Bu kararı Cengiz Çandar şöyle faş etmişti: "Doğrudan askerî bir darbe olmadan bu hükümet gitmeli..."
Aynen öyle oldu.
Doğrudan askeri darbe yerine, 28 Şubatçı bir paşanın ifadesiyle, "postmodern" darbe gerçekleşti.
Bu darbe süreci içinde...
Dönemin başbakanı merhum Erbakan'a bir tuğgeneralin "pezevenk" diye hakaret ettiğini, "düşük rütbeli" bir subayın omuz attığını gördük.
Her şey gözlerimizin önünde oldu.
İstiklal Marşımızda yer alan "Bu ezanlar -ki şehadetleri dinin temeli- / Ebedi, yurdumun üstünde benim inlemeli" mısraından bir paşanın rahatsızlık duyduğunu...
Bazı gazetelerin görüntü alamadığı için tankların Sincan'da tekrar arzı endam ettiğini...
"28 Şubat sürecinde ordunun baskısı sonucu istifaya zorlanan Erbakan hükümetine karşı benim medya organlarım savaş verdi" diyen Aydın Doğan'ın enerji ihaleleriyle nasıl ödüllendirildiğini...
Hırsızlığı, talanı...
Büyük soygunu...
İhaneti gördük.
Erbakan'ın (müstevlilerin malum global örgütlenmelerine karşı) komşularımız ve İslam ülkeleriyle D-8'i kurduğu için hedefe oturtulduğu...

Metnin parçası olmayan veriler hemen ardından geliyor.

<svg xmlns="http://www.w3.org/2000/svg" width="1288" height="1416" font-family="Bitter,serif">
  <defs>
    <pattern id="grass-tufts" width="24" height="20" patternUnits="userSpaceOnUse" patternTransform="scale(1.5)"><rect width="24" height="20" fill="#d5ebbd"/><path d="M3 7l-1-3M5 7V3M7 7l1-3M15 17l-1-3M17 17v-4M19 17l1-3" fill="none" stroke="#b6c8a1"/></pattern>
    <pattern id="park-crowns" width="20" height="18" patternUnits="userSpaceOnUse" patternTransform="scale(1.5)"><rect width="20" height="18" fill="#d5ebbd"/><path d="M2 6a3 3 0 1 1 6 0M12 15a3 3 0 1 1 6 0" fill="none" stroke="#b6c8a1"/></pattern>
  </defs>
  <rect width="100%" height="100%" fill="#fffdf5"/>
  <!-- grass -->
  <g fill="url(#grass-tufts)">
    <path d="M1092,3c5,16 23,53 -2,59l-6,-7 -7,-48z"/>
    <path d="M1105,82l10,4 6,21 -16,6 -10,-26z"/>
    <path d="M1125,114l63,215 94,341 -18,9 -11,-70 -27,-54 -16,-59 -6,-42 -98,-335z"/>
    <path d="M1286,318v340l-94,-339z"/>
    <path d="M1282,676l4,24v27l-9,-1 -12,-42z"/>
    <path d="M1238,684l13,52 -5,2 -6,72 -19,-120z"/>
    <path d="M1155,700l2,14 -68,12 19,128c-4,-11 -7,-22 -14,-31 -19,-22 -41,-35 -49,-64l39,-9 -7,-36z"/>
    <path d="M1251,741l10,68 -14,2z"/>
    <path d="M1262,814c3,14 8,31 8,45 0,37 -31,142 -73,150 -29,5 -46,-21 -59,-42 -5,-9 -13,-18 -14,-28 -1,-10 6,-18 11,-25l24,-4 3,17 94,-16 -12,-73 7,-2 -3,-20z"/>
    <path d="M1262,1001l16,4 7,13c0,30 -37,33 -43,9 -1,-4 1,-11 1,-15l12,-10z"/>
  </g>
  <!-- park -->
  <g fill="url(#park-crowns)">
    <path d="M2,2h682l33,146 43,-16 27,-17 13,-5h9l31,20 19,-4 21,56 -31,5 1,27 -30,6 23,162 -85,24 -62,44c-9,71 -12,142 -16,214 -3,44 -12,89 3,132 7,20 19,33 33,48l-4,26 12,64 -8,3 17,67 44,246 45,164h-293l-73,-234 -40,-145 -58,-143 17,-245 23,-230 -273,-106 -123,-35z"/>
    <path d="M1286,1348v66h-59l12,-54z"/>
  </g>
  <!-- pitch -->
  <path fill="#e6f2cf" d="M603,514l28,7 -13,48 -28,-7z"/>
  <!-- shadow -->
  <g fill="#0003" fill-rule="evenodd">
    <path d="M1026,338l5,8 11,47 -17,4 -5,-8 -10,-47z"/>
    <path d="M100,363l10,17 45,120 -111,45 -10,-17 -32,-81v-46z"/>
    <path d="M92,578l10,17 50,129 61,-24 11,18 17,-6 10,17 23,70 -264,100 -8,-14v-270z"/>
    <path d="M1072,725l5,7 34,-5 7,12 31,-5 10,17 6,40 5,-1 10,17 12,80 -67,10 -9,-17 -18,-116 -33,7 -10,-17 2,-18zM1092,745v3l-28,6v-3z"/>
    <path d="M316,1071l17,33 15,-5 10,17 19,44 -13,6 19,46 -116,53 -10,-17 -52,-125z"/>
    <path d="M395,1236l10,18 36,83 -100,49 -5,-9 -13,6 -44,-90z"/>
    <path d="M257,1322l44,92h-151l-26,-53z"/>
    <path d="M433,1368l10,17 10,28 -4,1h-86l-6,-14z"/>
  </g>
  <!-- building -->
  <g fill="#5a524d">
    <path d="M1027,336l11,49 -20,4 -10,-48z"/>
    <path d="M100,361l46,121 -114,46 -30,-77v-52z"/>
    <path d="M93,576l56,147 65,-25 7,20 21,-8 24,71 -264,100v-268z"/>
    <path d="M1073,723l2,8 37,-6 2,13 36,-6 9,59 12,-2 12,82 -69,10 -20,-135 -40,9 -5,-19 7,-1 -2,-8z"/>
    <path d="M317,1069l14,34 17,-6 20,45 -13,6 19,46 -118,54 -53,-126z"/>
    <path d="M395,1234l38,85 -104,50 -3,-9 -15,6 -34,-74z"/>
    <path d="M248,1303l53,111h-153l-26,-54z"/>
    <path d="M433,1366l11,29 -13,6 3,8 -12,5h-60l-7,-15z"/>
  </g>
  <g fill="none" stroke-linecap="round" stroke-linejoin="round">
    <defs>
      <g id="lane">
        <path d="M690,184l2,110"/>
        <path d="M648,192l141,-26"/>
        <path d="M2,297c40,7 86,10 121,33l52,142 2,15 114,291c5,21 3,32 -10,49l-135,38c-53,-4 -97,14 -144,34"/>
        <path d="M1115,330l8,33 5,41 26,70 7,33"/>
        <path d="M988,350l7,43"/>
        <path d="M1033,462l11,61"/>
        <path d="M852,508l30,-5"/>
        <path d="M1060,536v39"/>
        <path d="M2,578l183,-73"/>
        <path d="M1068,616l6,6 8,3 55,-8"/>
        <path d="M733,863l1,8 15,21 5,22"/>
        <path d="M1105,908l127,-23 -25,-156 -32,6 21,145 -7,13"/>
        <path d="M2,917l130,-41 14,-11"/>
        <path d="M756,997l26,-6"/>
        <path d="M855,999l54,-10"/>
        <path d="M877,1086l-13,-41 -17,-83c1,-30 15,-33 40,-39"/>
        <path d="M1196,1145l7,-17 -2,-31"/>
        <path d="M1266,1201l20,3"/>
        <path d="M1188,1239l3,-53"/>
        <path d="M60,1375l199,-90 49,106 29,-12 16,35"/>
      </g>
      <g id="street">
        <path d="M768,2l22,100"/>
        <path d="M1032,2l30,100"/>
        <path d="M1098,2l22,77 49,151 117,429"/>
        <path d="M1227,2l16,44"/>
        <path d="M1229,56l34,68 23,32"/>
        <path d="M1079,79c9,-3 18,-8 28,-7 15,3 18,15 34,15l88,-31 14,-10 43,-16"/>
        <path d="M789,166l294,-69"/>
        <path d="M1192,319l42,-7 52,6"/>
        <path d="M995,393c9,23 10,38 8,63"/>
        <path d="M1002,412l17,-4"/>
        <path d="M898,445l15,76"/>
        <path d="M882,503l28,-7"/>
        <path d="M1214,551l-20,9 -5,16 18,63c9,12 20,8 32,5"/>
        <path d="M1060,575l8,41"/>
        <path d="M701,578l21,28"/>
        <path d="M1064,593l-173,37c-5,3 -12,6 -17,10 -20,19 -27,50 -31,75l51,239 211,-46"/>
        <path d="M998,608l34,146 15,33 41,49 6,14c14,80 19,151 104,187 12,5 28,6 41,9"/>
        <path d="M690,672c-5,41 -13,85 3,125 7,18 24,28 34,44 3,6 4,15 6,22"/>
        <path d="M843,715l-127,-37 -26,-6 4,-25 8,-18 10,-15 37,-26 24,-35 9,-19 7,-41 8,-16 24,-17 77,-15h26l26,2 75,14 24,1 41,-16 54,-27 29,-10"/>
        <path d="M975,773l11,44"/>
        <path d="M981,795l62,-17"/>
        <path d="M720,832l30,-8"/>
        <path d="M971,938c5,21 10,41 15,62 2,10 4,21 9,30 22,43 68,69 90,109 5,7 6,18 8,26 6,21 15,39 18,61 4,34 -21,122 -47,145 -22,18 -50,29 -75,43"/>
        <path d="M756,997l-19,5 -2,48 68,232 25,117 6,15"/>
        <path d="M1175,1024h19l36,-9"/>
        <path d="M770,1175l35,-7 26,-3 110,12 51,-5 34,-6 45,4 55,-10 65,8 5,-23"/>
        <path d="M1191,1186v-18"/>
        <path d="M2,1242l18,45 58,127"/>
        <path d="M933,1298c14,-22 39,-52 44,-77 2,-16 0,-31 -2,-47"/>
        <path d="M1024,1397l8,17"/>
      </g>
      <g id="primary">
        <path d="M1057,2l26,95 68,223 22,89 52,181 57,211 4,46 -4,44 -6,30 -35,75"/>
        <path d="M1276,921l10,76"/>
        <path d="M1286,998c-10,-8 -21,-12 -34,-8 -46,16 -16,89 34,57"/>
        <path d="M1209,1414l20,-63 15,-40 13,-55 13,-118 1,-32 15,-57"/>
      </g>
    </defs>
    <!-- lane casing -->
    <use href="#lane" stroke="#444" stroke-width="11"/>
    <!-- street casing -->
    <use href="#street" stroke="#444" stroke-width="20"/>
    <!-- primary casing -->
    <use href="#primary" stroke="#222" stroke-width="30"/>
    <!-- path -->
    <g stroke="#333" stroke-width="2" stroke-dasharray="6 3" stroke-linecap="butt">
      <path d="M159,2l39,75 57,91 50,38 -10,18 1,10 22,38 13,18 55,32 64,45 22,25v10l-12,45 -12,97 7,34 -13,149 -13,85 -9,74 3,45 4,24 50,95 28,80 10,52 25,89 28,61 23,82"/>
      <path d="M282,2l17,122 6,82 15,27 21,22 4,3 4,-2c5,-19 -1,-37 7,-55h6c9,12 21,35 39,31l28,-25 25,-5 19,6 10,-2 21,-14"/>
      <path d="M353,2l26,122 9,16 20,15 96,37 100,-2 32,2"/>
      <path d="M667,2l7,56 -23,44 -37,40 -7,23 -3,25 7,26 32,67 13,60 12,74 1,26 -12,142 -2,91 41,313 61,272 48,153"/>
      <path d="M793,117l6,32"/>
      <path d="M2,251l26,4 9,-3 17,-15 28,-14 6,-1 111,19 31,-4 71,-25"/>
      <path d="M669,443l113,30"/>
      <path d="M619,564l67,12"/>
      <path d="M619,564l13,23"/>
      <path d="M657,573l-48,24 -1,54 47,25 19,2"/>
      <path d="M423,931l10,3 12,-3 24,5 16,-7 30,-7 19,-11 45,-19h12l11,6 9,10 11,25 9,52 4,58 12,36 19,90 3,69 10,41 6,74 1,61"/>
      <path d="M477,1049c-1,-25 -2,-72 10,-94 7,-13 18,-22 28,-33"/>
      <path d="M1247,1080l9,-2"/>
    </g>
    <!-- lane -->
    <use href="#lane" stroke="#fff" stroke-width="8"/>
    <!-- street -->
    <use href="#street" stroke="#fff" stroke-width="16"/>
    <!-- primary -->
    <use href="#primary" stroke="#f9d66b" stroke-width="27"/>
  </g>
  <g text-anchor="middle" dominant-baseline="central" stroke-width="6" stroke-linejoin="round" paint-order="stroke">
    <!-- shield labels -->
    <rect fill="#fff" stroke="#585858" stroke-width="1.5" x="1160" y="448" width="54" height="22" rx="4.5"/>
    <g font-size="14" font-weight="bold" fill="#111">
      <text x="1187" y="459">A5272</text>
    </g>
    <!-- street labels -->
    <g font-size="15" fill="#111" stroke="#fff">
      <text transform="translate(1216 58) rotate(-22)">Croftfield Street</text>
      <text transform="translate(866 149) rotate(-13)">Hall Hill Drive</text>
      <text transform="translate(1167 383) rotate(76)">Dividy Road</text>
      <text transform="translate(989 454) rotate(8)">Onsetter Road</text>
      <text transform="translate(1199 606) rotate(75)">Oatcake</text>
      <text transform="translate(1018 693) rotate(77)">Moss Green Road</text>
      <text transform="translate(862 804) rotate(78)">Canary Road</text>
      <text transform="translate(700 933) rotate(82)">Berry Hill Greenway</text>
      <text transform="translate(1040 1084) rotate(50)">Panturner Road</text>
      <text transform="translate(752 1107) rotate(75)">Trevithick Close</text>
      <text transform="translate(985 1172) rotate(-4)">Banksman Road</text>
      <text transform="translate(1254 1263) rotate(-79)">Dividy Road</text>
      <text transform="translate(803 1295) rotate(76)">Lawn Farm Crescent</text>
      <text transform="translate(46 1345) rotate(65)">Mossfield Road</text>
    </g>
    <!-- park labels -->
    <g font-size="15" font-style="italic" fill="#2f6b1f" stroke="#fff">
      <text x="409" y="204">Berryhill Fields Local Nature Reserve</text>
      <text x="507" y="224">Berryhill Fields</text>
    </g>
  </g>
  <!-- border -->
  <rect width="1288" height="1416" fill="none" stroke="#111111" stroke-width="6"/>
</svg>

Graham Fuller'in "İslam'ın gülen yüzü" dediği Fetullah Gülen Aydın Doğan'ın organlarında parlatılırken, Erbakan'ın şeytanlaştırıldığını gördük.
İmdi...
Hem ABD emperyalizmine karşı çıkıp hem de "Erbakan şikâyetçi olmamıştı" diyerek 28 Şubat'ı aklamaya /arkalamaya çalışmanın anlamı var mı?